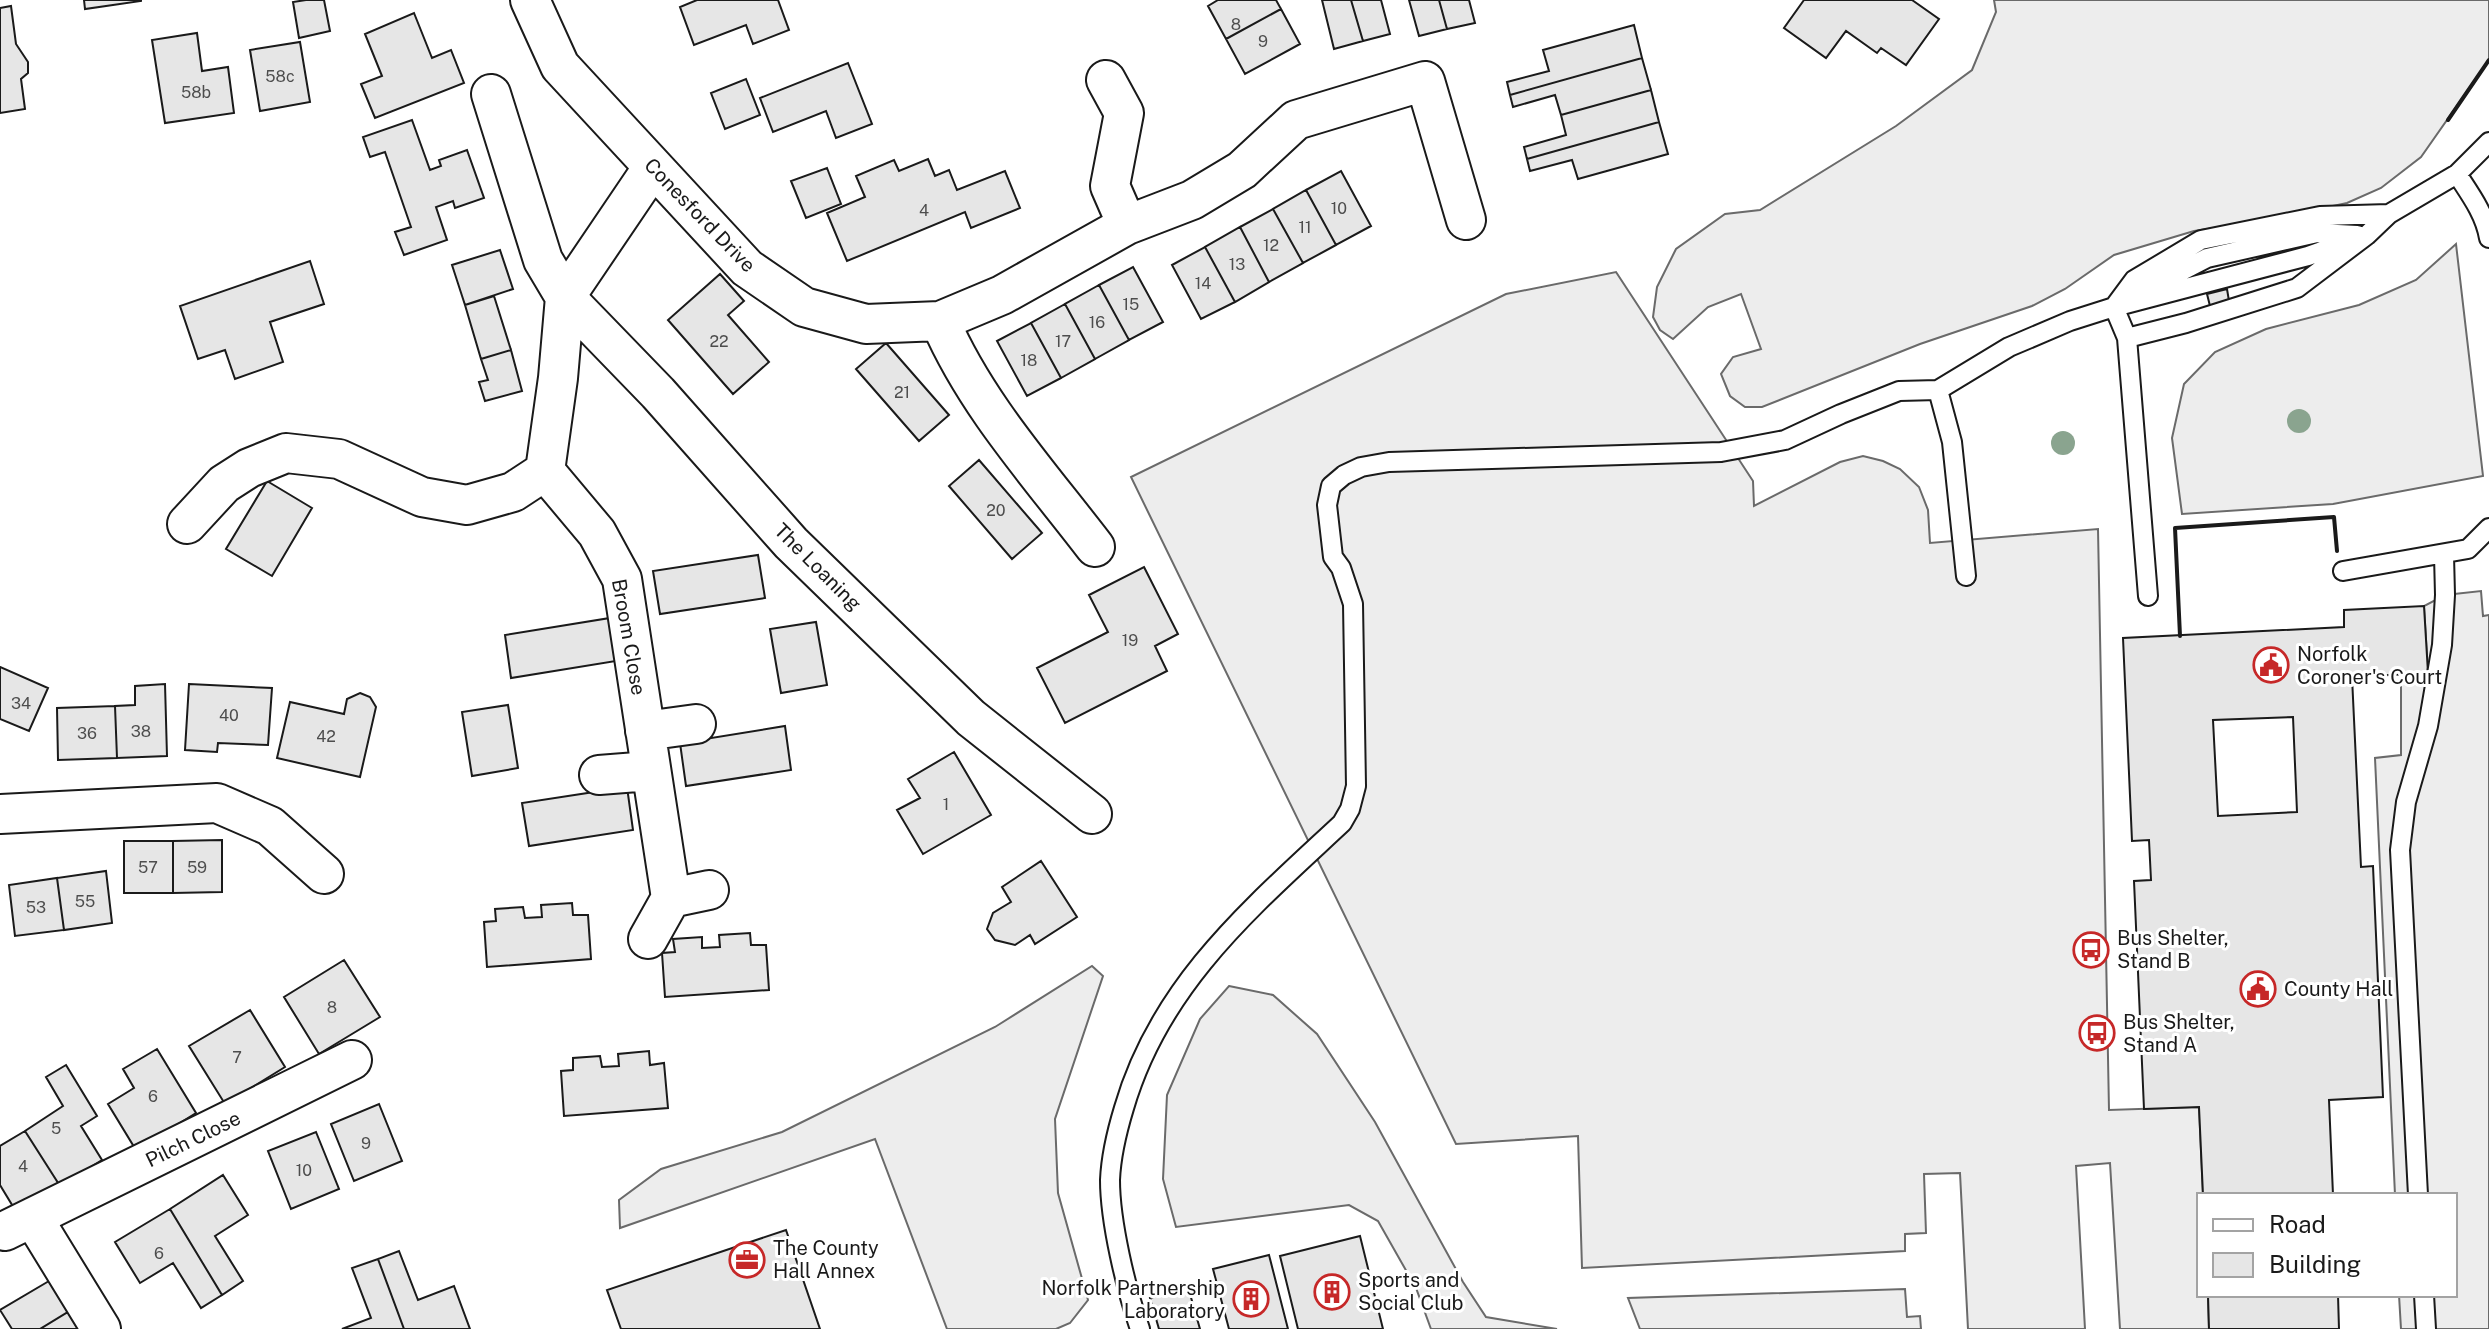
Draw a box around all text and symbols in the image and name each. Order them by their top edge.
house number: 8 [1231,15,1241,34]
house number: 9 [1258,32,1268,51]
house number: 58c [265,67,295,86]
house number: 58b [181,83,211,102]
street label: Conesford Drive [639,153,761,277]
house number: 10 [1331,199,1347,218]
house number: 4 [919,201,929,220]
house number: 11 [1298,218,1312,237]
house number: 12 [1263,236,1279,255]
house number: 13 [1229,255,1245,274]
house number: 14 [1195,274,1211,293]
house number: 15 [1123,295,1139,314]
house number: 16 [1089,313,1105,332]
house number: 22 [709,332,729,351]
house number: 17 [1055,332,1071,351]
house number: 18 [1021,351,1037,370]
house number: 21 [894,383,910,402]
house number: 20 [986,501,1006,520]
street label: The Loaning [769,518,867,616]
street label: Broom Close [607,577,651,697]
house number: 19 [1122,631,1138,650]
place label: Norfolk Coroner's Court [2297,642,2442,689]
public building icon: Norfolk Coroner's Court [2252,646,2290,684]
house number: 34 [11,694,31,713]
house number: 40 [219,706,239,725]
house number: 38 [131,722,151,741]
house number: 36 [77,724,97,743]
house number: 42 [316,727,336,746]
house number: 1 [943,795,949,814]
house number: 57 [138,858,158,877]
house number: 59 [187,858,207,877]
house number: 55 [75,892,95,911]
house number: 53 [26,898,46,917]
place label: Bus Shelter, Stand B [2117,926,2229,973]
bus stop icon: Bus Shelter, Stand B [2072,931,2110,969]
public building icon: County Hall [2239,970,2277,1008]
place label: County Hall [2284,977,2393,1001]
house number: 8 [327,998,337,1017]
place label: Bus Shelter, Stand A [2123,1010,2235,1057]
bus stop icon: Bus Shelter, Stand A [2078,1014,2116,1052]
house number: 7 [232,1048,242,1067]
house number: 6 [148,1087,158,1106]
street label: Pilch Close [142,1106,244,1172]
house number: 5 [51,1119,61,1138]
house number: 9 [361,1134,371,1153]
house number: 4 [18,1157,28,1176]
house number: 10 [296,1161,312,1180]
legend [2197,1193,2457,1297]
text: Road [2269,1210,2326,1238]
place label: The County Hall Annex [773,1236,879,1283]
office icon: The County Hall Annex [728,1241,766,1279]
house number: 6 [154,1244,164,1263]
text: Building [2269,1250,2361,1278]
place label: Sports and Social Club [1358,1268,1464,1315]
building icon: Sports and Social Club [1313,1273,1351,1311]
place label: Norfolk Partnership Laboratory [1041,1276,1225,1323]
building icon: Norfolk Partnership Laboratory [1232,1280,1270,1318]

|---|

### Problem statement:
Omitting the images, copy the listing exactly.

### Your response:
Draw a box around all text and symbols in the image and name each. Order them by their top edge.
house number: 8 [1231,15,1241,34]
house number: 9 [1258,32,1268,51]
house number: 58c [265,67,295,86]
house number: 58b [181,83,211,102]
street label: Conesford Drive [639,153,761,277]
house number: 10 [1331,199,1347,218]
house number: 4 [919,201,929,220]
house number: 11 [1298,218,1312,237]
house number: 12 [1263,236,1279,255]
house number: 13 [1229,255,1245,274]
house number: 14 [1195,274,1211,293]
house number: 15 [1123,295,1139,314]
house number: 16 [1089,313,1105,332]
house number: 22 [709,332,729,351]
house number: 17 [1055,332,1071,351]
house number: 18 [1021,351,1037,370]
house number: 21 [894,383,910,402]
house number: 20 [986,501,1006,520]
street label: The Loaning [769,518,867,616]
street label: Broom Close [607,577,651,697]
house number: 19 [1122,631,1138,650]
place label: Norfolk Coroner's Court [2297,642,2442,689]
public building icon: Norfolk Coroner's Court [2252,646,2290,684]
house number: 34 [11,694,31,713]
house number: 40 [219,706,239,725]
house number: 38 [131,722,151,741]
house number: 36 [77,724,97,743]
house number: 42 [316,727,336,746]
house number: 1 [943,795,949,814]
house number: 57 [138,858,158,877]
house number: 59 [187,858,207,877]
house number: 55 [75,892,95,911]
house number: 53 [26,898,46,917]
place label: Bus Shelter, Stand B [2117,926,2229,973]
bus stop icon: Bus Shelter, Stand B [2072,931,2110,969]
public building icon: County Hall [2239,970,2277,1008]
place label: County Hall [2284,977,2393,1001]
house number: 8 [327,998,337,1017]
place label: Bus Shelter, Stand A [2123,1010,2235,1057]
bus stop icon: Bus Shelter, Stand A [2078,1014,2116,1052]
house number: 7 [232,1048,242,1067]
house number: 6 [148,1087,158,1106]
street label: Pilch Close [142,1106,244,1172]
house number: 5 [51,1119,61,1138]
house number: 9 [361,1134,371,1153]
house number: 4 [18,1157,28,1176]
house number: 10 [296,1161,312,1180]
legend [2197,1193,2457,1297]
text: Road [2269,1210,2326,1238]
place label: The County Hall Annex [773,1236,879,1283]
office icon: The County Hall Annex [728,1241,766,1279]
house number: 6 [154,1244,164,1263]
text: Building [2269,1250,2361,1278]
place label: Sports and Social Club [1358,1268,1464,1315]
building icon: Sports and Social Club [1313,1273,1351,1311]
place label: Norfolk Partnership Laboratory [1041,1276,1225,1323]
building icon: Norfolk Partnership Laboratory [1232,1280,1270,1318]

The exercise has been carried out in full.